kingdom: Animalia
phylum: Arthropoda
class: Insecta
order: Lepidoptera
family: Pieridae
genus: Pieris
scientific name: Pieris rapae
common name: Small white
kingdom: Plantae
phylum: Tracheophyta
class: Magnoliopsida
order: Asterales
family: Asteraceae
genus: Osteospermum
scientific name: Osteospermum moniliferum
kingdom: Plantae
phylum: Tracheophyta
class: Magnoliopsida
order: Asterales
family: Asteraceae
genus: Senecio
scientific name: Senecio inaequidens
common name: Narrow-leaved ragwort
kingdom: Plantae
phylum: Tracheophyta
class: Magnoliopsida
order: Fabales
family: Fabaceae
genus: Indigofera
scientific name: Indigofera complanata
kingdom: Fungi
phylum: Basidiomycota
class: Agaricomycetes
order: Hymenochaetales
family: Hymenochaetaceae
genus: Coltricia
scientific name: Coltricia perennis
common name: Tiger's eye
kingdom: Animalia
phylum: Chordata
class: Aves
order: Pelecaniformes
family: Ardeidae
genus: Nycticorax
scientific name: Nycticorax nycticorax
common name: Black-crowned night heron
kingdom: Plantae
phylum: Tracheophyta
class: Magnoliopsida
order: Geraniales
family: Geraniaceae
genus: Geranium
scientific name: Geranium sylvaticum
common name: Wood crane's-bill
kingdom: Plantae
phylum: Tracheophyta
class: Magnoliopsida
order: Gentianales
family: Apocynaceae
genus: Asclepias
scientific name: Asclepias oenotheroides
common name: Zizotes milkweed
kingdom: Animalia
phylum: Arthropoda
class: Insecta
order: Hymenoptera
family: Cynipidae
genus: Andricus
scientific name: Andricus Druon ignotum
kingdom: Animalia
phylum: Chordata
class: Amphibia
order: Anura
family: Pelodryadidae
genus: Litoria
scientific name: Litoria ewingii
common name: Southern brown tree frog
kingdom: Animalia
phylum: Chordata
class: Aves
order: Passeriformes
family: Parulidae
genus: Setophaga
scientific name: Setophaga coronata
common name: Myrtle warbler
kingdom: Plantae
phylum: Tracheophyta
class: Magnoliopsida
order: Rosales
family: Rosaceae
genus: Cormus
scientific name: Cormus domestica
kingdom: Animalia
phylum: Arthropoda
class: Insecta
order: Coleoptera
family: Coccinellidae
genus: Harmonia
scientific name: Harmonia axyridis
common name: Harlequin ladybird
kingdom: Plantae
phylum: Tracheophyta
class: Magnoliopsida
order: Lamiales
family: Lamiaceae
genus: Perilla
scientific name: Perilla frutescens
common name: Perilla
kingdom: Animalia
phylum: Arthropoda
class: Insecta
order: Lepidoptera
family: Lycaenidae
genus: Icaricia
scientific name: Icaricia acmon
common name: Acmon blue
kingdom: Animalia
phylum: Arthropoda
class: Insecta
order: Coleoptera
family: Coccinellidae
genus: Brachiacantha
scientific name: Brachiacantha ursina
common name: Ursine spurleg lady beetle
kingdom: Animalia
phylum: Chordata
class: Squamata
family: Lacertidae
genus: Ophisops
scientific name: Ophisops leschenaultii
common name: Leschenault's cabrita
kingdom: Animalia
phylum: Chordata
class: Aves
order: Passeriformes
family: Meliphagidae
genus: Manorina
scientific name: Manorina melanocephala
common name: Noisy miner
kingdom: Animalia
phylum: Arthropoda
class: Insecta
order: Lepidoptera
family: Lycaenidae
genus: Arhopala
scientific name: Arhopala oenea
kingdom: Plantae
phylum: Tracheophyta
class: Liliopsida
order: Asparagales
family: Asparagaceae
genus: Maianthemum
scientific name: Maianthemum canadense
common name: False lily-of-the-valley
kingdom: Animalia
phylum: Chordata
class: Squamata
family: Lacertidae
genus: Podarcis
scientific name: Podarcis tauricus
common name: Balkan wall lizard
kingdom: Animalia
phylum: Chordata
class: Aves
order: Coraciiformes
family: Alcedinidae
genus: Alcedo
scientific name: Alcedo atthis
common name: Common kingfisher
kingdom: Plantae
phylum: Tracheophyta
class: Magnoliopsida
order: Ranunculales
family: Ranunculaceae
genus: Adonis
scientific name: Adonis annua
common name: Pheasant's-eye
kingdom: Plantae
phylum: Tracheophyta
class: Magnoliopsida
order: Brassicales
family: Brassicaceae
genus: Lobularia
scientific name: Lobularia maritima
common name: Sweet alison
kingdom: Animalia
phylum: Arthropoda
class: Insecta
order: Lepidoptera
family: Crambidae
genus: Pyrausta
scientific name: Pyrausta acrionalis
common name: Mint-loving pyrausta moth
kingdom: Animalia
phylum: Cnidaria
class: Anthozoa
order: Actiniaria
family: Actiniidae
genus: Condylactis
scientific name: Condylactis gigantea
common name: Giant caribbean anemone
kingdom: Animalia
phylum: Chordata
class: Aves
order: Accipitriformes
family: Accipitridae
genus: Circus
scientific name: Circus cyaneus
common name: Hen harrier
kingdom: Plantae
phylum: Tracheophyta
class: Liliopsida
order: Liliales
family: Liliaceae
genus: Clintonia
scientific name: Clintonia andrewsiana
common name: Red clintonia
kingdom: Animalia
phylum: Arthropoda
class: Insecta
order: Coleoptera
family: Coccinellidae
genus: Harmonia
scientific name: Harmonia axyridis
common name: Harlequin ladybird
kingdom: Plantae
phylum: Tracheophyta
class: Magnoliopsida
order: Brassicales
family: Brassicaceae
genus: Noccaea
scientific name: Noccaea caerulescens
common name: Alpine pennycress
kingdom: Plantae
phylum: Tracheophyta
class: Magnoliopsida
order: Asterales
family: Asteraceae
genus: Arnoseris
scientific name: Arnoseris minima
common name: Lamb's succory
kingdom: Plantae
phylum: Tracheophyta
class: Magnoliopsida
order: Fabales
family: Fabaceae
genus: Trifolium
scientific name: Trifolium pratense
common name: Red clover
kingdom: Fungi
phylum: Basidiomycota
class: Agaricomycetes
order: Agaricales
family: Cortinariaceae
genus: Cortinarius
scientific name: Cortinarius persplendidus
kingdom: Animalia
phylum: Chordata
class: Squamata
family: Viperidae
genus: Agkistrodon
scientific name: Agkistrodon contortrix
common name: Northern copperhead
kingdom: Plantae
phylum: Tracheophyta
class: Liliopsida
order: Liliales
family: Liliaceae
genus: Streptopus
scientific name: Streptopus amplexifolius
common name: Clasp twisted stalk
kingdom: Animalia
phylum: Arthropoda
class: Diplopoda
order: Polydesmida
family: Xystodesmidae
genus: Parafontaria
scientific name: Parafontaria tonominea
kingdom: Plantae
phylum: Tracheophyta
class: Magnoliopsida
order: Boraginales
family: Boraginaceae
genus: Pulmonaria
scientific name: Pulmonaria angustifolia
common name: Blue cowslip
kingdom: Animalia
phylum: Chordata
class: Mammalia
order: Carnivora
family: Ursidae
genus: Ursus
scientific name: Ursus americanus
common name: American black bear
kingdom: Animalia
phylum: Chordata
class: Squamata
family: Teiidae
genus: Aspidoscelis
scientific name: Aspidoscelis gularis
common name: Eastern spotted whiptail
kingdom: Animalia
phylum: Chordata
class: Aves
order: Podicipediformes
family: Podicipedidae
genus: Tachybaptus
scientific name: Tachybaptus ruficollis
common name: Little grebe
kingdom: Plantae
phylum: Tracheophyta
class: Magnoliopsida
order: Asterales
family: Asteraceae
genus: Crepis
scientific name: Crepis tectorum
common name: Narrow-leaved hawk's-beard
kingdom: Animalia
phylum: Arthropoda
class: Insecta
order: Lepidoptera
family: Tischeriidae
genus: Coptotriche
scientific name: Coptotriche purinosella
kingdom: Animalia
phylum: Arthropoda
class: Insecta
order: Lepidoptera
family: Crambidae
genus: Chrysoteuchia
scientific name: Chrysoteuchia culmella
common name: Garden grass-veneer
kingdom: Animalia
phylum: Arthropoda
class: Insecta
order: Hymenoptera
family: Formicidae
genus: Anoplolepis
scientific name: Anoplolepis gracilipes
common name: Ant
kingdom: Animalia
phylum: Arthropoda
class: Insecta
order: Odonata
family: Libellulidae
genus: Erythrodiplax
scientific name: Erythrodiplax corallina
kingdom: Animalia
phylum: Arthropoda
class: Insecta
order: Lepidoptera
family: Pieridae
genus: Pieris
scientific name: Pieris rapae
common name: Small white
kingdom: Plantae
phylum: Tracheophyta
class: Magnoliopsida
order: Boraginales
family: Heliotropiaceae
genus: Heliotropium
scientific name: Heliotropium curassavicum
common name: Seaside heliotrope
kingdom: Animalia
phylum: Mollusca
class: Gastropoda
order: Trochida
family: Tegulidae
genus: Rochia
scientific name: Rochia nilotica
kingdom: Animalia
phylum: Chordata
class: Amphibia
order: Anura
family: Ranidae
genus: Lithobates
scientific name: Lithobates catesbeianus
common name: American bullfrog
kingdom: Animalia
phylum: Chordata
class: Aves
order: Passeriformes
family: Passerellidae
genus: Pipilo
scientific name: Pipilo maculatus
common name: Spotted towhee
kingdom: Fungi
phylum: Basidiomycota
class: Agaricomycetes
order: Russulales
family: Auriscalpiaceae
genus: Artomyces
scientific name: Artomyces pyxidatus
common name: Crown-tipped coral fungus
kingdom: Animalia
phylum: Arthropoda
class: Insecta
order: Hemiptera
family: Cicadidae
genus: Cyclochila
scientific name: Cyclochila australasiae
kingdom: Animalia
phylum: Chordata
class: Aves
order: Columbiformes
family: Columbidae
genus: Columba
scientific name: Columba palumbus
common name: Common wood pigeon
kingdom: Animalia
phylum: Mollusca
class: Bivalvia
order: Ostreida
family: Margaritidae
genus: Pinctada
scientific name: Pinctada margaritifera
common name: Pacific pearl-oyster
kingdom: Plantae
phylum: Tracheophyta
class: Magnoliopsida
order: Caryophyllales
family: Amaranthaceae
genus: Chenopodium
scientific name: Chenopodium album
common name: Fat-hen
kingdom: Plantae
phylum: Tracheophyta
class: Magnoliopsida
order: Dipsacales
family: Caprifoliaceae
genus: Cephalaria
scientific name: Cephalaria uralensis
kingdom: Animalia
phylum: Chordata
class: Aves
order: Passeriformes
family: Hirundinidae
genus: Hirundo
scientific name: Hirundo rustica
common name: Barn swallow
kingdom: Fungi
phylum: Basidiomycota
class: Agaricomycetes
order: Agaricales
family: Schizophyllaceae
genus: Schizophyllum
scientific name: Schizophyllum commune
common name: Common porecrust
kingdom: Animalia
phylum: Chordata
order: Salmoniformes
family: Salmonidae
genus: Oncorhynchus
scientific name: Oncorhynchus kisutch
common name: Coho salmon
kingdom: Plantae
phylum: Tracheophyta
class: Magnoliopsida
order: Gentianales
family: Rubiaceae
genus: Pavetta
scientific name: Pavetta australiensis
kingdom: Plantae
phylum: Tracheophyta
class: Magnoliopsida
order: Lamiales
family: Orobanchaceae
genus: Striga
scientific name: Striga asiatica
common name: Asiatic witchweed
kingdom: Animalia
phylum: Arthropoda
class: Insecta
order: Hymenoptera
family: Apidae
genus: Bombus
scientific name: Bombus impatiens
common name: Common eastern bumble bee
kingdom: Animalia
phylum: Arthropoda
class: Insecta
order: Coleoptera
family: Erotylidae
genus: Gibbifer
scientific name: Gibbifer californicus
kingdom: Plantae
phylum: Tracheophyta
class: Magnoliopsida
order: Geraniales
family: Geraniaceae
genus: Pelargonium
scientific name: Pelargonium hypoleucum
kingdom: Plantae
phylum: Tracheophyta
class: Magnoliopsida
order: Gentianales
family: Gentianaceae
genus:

● ● ● ●

• Directions:
Copy the stretch of the listing from its start through the line "genus: Osteospermum", both ends included.

• Solution to this exercise:
kingdom: Animalia
phylum: Arthropoda
class: Insecta
order: Lepidoptera
family: Pieridae
genus: Pieris
scientific name: Pieris rapae
common name: Small white
kingdom: Plantae
phylum: Tracheophyta
class: Magnoliopsida
order: Asterales
family: Asteraceae
genus: Osteospermum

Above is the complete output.